• MATERIAL FOR THIS EXERCISE:
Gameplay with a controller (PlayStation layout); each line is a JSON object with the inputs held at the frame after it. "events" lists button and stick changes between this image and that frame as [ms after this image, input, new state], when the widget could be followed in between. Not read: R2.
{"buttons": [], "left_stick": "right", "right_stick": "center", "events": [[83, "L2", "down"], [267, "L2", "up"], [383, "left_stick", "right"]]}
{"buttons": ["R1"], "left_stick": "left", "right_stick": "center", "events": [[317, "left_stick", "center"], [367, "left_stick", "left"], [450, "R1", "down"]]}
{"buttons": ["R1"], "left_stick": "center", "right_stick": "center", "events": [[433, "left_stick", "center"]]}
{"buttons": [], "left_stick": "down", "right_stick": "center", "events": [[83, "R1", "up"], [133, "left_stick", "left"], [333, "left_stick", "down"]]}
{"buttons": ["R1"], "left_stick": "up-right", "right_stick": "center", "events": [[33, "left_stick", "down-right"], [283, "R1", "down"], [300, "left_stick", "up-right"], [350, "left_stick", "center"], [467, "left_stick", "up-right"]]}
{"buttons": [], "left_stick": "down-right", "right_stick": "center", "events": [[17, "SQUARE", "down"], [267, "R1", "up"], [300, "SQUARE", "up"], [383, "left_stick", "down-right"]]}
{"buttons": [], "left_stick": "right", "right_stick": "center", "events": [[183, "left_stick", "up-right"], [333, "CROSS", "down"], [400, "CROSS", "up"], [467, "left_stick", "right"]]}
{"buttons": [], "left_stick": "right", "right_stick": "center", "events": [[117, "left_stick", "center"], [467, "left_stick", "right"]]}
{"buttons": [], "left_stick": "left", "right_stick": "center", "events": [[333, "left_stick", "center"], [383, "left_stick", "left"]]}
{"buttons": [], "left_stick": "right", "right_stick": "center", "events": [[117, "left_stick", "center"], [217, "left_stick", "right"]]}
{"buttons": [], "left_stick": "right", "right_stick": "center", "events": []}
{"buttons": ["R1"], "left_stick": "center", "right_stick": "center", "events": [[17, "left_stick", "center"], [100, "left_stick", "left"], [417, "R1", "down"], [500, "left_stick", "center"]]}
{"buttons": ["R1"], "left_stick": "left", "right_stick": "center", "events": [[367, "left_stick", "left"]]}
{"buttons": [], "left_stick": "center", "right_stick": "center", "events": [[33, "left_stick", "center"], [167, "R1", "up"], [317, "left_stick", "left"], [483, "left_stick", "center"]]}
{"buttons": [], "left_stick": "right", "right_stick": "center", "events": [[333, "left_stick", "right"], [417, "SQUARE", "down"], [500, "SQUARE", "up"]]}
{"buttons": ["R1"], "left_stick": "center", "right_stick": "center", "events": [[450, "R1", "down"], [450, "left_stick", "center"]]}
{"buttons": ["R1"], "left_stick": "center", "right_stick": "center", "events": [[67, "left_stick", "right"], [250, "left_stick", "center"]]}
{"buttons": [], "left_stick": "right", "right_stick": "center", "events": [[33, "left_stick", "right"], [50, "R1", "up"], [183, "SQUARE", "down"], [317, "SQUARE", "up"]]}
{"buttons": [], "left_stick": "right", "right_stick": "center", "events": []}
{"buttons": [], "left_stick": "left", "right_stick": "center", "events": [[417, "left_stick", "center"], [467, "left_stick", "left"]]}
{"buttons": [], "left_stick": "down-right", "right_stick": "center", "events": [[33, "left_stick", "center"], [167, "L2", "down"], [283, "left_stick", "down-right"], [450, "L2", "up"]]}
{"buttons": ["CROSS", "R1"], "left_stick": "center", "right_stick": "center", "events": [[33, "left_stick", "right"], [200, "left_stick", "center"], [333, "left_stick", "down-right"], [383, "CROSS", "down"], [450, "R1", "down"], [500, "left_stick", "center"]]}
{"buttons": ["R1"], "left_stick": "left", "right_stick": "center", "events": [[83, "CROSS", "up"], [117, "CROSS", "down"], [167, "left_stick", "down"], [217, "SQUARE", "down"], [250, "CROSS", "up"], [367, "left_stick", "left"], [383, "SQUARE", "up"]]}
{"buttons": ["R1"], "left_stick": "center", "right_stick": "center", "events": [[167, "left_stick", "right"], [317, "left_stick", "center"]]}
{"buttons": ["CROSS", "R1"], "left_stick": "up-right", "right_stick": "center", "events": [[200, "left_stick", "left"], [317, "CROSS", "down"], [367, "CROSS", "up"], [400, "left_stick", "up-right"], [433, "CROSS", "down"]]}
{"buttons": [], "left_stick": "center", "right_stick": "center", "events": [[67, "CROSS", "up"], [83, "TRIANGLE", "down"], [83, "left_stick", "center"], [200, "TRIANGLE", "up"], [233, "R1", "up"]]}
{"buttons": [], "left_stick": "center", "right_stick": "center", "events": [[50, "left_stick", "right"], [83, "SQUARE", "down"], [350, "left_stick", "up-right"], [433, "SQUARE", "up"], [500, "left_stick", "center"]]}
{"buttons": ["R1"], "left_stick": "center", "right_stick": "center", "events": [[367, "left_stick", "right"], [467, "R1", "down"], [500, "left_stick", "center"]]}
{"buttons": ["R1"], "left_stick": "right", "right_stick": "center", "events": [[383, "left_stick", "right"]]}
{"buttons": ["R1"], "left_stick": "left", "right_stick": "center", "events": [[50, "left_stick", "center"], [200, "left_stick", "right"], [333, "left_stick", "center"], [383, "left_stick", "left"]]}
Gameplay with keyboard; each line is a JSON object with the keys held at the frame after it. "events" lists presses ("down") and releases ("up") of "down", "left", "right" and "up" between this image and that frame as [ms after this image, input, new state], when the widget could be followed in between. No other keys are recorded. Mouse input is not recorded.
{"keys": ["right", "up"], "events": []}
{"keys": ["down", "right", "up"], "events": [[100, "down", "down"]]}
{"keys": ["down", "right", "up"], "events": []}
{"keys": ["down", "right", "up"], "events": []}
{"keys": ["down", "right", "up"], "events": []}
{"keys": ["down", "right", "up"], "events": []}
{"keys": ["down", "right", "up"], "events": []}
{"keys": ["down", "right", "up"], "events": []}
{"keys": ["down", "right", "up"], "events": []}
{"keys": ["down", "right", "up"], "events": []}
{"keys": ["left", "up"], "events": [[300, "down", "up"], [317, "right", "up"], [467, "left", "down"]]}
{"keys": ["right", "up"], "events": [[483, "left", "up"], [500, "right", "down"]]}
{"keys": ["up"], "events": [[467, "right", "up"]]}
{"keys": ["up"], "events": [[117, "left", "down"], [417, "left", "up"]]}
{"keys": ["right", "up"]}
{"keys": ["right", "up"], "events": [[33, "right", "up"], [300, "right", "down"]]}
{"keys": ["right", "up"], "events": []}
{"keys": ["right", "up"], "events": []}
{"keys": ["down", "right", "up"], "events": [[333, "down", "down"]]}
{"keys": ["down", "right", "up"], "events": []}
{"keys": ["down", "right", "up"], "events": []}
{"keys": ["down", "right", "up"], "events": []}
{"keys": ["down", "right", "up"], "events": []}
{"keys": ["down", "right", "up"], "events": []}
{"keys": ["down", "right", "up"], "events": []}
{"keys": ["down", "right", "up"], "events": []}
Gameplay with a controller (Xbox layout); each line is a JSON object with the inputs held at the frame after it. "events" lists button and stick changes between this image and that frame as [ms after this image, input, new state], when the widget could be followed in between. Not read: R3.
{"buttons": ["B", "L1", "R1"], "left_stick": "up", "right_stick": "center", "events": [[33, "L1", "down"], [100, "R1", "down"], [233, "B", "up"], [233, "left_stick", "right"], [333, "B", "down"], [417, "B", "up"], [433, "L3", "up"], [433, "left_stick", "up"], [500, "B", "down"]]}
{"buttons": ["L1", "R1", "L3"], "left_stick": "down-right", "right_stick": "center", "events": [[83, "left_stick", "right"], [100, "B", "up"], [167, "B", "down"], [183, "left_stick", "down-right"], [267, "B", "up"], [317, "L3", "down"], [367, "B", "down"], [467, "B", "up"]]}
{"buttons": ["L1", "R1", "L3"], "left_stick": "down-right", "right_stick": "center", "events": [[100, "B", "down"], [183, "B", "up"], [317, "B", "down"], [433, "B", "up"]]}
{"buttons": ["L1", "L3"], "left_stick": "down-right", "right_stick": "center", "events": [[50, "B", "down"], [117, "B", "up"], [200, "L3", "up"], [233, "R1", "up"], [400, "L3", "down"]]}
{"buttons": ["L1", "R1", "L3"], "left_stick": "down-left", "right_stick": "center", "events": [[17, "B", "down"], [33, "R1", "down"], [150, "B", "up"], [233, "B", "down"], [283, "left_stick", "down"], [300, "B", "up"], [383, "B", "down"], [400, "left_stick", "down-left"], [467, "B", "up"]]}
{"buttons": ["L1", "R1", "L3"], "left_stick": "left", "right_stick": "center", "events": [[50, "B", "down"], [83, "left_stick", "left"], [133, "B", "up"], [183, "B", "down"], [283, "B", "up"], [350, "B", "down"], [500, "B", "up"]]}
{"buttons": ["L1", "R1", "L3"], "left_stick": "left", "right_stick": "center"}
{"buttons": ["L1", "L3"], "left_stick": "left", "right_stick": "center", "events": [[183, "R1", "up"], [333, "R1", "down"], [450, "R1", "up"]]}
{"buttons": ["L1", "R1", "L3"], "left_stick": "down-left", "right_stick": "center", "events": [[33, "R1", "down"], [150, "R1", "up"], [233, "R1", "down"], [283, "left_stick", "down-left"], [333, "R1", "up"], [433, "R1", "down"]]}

• EXERCISE DETAILS: Where a line of the data above includes the string "read", pull it out.

• RESPONSE AREA:
Gameplay with a controller (PlayStation layout); each line is a JSON object with the inputs held at the frame after it. "events" lists button and stick changes between this image and that frame as [ms after this image, input, new state], when the widget could be followed in between. Not read: R2.
Gameplay with a controller (Xbox layout); each line is a JSON object with the inputs held at the frame after it. "events" lists button and stick changes between this image and that frame as [ms after this image, input, new state], when the widget could be followed in between. Not read: R3.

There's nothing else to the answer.